Saved entries
- - - -

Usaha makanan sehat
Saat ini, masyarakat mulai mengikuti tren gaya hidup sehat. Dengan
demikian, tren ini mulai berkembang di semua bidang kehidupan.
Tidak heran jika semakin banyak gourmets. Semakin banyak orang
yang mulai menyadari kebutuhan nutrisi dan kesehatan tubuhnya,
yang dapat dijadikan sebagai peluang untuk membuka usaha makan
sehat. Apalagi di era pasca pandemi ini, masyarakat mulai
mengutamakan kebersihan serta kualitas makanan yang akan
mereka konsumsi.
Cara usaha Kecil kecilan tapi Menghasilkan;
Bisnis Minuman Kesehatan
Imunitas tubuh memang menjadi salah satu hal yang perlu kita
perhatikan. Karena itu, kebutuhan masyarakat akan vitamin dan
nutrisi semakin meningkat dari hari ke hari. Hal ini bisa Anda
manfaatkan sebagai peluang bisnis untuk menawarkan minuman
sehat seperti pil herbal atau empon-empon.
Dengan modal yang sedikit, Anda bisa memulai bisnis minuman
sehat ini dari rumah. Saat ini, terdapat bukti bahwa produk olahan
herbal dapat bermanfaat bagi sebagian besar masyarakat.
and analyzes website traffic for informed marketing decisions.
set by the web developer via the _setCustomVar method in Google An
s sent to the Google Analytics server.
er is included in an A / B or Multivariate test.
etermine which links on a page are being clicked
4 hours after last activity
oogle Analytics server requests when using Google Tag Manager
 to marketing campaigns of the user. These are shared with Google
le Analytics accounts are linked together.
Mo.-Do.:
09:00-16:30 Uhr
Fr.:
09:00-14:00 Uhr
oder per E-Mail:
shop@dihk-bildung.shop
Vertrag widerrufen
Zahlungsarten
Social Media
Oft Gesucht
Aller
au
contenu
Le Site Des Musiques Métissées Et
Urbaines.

- - - -

■ WHAT THE EXERCISE ASKS ■
Could you work out how many lines in the records include "sebagai"? Answer with the number only.

■ TASK OUTPUT ■
2